Número é avançado pelas autoridades ucranianas, que assumem ser difícil confirmar o número com os combates a decorrer na rua

Numa entrevista à CNN Internacional, o governador militar da região de Donetsk, Pavlo Kyrylenko, disse que a cidade está numa situação "difícil" e apontou, citando estimativas preliminares, para um máximo de 22 mil civis mortos. Já o autarca de Mariupol revelou, a uma estação televisiva, que o número rondava os 21 mil, admitindo que "tem sido difícil calcular o número exato desde que os combates na rua começaram".

Também o presidente ucraniano Volodymyr Zelensky já tinha dito esta terça-feira que tinham morrido nesta cidade portuária "dezenas de milhares" de pessoas. 

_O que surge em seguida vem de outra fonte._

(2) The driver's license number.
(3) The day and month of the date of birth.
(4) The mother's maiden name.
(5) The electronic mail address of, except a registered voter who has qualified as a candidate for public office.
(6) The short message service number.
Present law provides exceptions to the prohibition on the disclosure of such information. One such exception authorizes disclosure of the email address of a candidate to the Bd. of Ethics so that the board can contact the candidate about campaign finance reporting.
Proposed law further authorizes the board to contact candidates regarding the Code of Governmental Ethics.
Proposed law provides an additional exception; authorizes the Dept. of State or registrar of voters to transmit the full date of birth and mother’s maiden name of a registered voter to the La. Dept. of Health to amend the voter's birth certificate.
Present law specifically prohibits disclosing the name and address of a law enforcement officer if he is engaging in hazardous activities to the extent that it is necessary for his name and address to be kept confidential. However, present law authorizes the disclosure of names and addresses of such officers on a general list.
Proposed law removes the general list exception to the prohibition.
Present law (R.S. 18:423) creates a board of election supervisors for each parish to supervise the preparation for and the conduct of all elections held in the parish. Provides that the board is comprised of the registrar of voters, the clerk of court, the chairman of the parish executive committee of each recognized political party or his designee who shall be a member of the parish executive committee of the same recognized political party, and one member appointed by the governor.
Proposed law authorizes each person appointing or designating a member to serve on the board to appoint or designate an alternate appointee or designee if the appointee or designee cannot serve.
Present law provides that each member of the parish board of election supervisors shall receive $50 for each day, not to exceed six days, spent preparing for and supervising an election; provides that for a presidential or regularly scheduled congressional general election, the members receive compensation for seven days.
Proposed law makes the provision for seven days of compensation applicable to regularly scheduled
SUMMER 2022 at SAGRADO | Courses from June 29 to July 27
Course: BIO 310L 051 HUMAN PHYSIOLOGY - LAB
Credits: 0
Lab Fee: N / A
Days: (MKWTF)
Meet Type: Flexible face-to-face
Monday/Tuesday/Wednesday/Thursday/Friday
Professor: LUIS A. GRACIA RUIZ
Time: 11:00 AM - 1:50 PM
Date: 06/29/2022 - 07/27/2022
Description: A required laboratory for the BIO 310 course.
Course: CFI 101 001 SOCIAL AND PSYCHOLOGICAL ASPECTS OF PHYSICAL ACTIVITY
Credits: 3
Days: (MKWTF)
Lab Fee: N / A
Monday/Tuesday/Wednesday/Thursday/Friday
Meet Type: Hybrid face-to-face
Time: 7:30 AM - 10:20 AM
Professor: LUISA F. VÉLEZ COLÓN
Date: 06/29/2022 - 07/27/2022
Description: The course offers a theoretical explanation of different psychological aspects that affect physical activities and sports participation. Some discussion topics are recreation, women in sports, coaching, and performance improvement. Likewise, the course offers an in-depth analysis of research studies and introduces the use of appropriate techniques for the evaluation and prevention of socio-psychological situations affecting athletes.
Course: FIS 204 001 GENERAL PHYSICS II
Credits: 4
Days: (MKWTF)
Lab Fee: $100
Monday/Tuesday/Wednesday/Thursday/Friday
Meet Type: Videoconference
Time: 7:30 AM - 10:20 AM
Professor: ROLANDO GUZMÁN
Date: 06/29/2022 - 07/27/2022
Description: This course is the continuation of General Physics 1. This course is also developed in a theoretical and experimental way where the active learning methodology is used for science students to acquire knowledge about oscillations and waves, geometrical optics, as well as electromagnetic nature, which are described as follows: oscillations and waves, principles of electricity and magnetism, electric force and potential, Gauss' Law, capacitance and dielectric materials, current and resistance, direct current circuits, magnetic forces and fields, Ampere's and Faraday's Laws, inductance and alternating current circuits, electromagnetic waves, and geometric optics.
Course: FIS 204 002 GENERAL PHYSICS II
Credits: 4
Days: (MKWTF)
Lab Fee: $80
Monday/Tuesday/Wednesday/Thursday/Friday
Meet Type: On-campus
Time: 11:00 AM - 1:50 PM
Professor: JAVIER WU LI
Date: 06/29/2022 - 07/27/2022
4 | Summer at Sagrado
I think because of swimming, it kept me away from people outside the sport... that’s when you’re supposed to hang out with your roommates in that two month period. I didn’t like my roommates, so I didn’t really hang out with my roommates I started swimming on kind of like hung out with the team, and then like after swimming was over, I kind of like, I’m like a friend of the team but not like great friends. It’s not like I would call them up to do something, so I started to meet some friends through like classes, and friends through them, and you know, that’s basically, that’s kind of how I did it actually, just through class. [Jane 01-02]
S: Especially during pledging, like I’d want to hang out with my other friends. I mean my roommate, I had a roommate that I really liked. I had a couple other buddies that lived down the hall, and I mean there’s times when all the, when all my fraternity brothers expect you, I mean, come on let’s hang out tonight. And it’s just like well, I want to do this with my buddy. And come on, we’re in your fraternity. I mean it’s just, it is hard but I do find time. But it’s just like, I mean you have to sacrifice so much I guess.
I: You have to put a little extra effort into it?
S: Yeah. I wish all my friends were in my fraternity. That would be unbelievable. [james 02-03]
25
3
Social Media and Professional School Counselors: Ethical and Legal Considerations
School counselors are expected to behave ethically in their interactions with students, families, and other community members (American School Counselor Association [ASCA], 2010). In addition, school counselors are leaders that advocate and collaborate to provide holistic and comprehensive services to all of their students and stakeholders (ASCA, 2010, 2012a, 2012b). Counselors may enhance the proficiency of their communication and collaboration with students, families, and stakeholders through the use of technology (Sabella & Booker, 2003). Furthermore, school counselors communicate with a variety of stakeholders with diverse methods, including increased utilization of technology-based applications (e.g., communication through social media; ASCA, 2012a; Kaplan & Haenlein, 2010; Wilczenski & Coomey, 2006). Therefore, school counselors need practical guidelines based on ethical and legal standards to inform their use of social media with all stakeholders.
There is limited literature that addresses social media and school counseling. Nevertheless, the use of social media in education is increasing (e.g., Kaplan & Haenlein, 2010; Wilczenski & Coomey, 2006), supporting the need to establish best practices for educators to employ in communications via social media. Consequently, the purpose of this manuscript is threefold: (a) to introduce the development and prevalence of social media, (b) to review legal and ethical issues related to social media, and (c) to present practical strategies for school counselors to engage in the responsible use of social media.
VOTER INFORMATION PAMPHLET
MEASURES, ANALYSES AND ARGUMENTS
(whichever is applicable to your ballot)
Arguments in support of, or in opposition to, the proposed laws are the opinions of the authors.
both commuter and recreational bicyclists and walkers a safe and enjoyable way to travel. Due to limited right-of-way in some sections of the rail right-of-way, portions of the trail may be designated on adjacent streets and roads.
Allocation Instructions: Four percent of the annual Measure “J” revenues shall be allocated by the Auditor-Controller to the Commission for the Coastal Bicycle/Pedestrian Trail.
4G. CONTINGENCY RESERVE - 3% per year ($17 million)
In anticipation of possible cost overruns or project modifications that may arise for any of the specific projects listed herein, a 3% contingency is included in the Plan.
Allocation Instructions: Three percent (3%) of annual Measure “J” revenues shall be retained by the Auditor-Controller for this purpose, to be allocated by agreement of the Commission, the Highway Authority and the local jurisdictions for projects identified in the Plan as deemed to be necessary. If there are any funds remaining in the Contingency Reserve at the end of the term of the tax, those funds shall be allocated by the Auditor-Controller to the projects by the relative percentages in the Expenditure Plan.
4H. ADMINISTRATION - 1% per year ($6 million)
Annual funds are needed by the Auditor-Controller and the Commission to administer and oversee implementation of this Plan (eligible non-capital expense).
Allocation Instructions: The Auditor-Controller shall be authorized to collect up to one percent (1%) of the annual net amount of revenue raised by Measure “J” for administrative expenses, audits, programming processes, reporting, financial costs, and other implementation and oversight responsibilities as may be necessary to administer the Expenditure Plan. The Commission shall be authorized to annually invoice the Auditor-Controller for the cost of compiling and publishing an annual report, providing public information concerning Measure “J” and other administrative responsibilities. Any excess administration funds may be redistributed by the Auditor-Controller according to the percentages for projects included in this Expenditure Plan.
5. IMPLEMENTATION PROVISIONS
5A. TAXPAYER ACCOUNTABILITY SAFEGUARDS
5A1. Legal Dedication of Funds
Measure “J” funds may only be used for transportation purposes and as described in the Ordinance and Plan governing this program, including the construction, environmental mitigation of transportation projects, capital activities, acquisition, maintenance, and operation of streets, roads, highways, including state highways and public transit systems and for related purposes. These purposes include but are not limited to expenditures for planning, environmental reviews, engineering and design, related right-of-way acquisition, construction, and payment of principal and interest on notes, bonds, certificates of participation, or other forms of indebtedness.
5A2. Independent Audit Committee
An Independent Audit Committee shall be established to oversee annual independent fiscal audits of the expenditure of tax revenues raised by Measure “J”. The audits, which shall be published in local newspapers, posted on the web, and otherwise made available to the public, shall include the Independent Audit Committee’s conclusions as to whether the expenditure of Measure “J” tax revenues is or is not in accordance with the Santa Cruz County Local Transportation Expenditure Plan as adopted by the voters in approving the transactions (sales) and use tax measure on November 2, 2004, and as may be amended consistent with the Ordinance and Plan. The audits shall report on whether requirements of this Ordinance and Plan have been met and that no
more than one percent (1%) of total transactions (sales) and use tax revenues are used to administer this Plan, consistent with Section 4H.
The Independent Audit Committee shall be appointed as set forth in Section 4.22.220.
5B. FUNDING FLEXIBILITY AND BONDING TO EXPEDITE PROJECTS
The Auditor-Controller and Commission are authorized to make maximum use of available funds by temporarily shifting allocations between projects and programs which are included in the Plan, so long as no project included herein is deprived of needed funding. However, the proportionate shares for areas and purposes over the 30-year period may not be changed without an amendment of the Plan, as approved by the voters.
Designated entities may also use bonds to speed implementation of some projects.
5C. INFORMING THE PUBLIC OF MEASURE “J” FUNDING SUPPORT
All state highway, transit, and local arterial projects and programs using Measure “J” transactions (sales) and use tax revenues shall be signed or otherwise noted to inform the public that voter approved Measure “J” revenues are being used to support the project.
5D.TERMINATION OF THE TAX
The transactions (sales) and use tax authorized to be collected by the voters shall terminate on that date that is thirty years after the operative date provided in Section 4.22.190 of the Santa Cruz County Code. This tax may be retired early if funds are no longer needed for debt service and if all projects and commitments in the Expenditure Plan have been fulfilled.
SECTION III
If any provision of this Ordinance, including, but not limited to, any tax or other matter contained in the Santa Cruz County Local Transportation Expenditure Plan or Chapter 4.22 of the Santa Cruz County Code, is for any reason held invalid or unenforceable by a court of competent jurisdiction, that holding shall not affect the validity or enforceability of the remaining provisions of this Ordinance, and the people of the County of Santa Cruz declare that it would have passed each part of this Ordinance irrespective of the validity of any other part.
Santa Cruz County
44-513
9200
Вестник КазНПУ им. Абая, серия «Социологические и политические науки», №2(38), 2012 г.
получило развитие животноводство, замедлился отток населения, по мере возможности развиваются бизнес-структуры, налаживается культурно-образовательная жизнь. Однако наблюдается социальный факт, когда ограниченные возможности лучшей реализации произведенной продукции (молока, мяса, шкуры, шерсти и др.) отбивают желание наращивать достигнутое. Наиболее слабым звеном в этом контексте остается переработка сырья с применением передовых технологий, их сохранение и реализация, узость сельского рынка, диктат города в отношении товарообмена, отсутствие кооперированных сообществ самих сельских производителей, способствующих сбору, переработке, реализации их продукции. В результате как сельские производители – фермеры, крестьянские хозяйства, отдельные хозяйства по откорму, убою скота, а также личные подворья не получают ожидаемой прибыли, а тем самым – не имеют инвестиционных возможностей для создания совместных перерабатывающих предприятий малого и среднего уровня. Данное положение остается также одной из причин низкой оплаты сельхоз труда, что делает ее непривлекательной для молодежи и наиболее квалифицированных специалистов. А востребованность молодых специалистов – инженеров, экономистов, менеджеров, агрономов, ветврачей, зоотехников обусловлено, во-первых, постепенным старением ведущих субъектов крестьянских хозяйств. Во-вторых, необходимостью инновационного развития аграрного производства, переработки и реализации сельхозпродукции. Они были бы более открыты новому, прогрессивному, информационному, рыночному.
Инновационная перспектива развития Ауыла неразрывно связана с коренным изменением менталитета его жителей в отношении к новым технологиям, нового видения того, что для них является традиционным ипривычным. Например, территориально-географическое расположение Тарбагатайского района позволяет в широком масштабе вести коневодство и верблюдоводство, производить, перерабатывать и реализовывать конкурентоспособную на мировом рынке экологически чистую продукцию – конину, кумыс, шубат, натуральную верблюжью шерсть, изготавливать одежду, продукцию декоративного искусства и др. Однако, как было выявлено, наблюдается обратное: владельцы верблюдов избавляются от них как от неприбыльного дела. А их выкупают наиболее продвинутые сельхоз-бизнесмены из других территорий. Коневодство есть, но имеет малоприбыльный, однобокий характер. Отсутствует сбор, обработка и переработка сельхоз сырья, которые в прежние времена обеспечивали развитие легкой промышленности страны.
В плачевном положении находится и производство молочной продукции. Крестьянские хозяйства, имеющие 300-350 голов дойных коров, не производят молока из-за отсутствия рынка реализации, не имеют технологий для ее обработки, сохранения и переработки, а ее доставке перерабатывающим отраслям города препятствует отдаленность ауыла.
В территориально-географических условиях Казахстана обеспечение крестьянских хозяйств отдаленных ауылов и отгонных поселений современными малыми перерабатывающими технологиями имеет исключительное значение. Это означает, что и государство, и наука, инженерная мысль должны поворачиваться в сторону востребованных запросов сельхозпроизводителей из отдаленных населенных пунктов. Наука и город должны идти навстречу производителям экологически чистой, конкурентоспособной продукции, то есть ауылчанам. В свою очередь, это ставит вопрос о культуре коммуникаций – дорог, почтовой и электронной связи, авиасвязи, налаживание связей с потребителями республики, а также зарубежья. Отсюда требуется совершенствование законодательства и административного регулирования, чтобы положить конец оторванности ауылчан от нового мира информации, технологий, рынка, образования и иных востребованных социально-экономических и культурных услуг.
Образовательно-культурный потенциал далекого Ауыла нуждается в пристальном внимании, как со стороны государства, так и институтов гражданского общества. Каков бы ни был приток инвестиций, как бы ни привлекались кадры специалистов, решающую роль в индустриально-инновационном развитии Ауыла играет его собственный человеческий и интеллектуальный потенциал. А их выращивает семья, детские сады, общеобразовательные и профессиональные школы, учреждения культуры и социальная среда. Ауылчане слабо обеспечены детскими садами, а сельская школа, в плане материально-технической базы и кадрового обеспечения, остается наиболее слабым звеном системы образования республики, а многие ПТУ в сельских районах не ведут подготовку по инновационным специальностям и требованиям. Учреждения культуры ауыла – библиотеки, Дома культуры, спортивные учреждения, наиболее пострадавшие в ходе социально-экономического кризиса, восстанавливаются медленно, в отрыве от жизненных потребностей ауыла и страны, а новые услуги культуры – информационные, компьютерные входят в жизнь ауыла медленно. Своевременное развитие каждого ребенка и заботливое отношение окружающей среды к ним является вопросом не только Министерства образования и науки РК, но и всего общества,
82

De acordo com a agência Reuters, a vice-primeira-ministra da Ucrânia, Iryna Vereshchuk, revela que, esta terça-feira, foram retirados 2.671 civis de zonas críticas da guerra: 208 saíram de Mariupol; 328 de Lugansk; e foram retirados 2.135 residentes de várias cidades e aldeias da região de Zaporizhzhia.

A Rússia lançou em 24 de fevereiro uma ofensiva militar na Ucrânia que matou pelo menos 1.793 civis, incluindo 186 crianças, e feriu 2.439, entre os quais 344 menores, segundo os mais recentes dados da ONU, que alerta para a probabilidade de o número real de vítimas civis ser muito maior.

A guerra já causou um número indeterminado de baixas militares e a fuga de mais de 11 milhões de pessoas, das quais 4,5 milhões para os países vizinhos.

Esta é a pior crise de refugiados na Europa desde a II Guerra Mundial (1939-1945) e as Nações Unidas calculam que cerca de 13 milhões de pessoas necessitam de assistência humanitária.

A invasão russa foi condenada pela generalidade da comunidade internacional, que respondeu com o envio de armamento para a Ucrânia e o reforço de sanções económicas e políticas a Moscovo.